Barbara Kruger is an American Artist born in Newark New Jersey her works comprises of black, white, and red photographs. Kruger uses pronouns in her work to address the construction of power in a male dominated society. Kruger was born to a middle-class family, and she attended one year at Syracuse University until leaving a year later after her father’s sudden death. Soon after she went to Parsons school of design in New York.  Barbra’s work covered a wide variety of social issues, but in particular a focus in her work was feminism, and the LGBT community. In 1977 during her early period of her work created a sculpture that depicted J. Edgar Hoover and Roy Cohn, that were right wing figures in drag and kissing each other. Much like Walker Kruger also took up teaching after she became dissatisfied with her work she moved to Berkeley, California and took up teaching at the University of California. Her style is very unique as it consists of Black and white photographs with red. Her text and imagery contain powerful scenes which exposes sexism/misogyny/ and bigotry. Her work is direct and it seeks to evoke a powerful response from viewer, and her style also includes collage which is the cropping of magazine and newspapers images and arbitrary or purposely putting them together


(You are not Yourself, 1981)


Kruger’s piece ‘You are not yourself’ c 1981 shows a woman observing herself in mirror that’s been broken, some viewers interpret it as women’s role in society and how its fractured.



Judy Chicago was born in the summer of 1939, in Chicago Illinois.  Her first name was Judith Sylvia Cohen but she had it changed to Chicago in order to match her personality and her strong mid-west accent. Her artistic work touched on feminist issues, she was the first person to coin the word feminist art, and she also created the first feminist art program in the United States. Much of her beliefs in support of women rights can be traced to her father who had strong liberal views towards women rights. Her work promoted and made aware many of many issues women in society were and are still dealing with, all the while battling against a male dominated art world.
The Dinner Party, 1979


The dinner party is an art work Judy Chicago created to celebrate women and their achievements through history, like many of her work before using female and male organs to create a vivid artwork, The Dinner Party comes with a huge twist. It’s a dynamic triangular shaped table, coupled with silverware with ‘vaginal imagery’ that represents historical women figures throughout history.



Zoe Strauss is an American artist and photographer, Strauss was born in Philadelphia Pennsylvania, her father died when she was at a very young age, and she was the first person in her family to graduate from High school.   She has published many books and displayed countless photographs that deal with class and economic issues within American society.
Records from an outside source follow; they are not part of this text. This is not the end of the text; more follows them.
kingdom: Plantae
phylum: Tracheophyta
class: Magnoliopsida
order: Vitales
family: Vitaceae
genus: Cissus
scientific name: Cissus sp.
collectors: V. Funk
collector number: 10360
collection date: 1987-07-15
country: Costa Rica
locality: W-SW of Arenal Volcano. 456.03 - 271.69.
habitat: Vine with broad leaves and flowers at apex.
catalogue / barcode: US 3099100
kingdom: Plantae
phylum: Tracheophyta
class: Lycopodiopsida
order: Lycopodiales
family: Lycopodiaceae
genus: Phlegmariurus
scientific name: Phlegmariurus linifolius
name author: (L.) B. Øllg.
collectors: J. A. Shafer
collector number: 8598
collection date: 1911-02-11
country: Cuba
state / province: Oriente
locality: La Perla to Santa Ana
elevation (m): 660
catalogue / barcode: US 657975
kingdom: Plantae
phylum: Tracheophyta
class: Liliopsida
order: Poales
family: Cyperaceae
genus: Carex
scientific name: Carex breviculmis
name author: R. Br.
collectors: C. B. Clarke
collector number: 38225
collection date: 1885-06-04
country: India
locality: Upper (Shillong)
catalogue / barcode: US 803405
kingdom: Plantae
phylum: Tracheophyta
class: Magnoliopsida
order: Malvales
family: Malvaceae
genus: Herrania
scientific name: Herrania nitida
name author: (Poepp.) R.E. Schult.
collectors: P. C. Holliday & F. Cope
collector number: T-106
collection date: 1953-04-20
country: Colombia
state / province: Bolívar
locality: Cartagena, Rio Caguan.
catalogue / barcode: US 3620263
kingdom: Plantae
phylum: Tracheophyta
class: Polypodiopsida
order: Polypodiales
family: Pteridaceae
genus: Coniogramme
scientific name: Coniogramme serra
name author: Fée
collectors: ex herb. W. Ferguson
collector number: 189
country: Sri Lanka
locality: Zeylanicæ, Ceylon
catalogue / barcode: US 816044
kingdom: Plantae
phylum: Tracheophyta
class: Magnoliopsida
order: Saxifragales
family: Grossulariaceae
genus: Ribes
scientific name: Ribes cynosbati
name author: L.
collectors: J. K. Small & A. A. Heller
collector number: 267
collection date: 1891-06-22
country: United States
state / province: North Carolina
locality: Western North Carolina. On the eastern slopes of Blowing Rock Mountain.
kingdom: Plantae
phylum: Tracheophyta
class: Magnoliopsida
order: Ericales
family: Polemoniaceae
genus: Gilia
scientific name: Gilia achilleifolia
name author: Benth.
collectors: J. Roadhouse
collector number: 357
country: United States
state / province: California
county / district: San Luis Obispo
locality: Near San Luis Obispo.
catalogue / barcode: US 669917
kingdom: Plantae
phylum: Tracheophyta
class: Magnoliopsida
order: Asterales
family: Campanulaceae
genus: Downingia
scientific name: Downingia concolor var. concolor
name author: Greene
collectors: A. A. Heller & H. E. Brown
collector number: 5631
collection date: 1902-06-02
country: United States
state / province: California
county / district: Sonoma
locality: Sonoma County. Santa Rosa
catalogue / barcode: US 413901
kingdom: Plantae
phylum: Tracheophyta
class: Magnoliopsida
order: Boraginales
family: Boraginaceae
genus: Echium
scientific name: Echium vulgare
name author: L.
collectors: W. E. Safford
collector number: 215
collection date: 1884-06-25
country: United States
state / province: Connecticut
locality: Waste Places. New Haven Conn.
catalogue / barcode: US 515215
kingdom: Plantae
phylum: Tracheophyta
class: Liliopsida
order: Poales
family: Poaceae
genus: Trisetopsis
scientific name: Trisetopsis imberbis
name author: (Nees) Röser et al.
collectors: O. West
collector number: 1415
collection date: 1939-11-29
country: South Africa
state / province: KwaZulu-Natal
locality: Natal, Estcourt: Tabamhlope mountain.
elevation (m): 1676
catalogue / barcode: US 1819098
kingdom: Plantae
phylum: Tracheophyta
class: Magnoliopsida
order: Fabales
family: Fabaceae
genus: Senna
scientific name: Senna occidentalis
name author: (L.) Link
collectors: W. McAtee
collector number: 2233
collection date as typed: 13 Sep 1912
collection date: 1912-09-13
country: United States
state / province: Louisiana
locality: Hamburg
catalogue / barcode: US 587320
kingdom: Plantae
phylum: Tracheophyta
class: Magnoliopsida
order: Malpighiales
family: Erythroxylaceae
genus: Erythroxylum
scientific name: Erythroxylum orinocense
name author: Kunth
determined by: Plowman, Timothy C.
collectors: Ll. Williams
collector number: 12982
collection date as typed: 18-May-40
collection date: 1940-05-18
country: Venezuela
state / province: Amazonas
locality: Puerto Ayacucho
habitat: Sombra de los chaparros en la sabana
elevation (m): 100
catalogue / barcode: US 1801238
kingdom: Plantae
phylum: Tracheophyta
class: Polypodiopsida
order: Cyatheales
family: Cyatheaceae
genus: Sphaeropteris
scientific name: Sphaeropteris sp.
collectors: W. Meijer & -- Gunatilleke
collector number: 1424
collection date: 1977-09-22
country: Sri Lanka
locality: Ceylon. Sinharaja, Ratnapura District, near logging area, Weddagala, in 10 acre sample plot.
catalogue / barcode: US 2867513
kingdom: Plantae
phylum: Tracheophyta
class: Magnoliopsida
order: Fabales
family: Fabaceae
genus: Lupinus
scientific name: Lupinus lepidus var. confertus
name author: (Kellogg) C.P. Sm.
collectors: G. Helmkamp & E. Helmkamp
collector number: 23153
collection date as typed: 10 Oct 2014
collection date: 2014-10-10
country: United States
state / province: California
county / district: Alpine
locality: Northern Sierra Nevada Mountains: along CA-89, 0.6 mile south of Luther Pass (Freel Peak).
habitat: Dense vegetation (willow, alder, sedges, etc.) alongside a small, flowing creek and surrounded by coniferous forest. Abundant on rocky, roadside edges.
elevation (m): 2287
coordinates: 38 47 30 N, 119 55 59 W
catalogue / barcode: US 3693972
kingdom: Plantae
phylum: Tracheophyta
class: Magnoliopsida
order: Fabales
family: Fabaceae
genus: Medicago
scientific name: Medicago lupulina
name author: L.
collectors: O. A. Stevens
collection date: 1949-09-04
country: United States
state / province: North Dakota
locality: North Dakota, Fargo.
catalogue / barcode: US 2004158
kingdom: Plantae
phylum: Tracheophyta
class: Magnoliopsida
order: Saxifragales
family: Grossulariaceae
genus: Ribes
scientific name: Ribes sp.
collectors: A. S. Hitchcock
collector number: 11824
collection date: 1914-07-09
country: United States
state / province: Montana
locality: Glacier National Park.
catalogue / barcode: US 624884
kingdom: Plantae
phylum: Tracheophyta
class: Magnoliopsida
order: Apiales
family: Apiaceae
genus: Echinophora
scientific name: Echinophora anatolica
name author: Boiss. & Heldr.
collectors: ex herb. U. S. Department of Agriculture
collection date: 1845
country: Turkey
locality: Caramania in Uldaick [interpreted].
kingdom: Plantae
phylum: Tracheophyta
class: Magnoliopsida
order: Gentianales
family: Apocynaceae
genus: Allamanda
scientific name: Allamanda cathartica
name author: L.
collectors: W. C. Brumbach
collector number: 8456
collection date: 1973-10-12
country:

Her early work focuses on marginalized spaces and her subjects the economically disempowered people of Philadelphia.



Zoe Strauss; Ten Years, 2001-2010

One of Strauss’s photographic work that focuses on working classes spaces in South Philadelphia.

Andrea Bowers is an American artist born in 1965, her works include media, drawing and instillations. Bowers is also a social activist and her political activism includes a variety of issues such as immigration, environment, the labor movement, and feminism, her artistic work is a reflection of it. One of her prominent works is an installation of a sexual assault case that took place in Steubenville Ohio. She creates a 70-foot drawing of the text messages sent between the two suspected culprits, and also the victim and bystander after the aftermath. Her work, hard evidence in the case shows the indifference of the actions of the alleged and also shows the pity reflected on them by some media outlets. Her work is jarring for it takes the viewer on real time events as they occur. To create her artwork, she sat in court during the proceeding and wrote down the statements.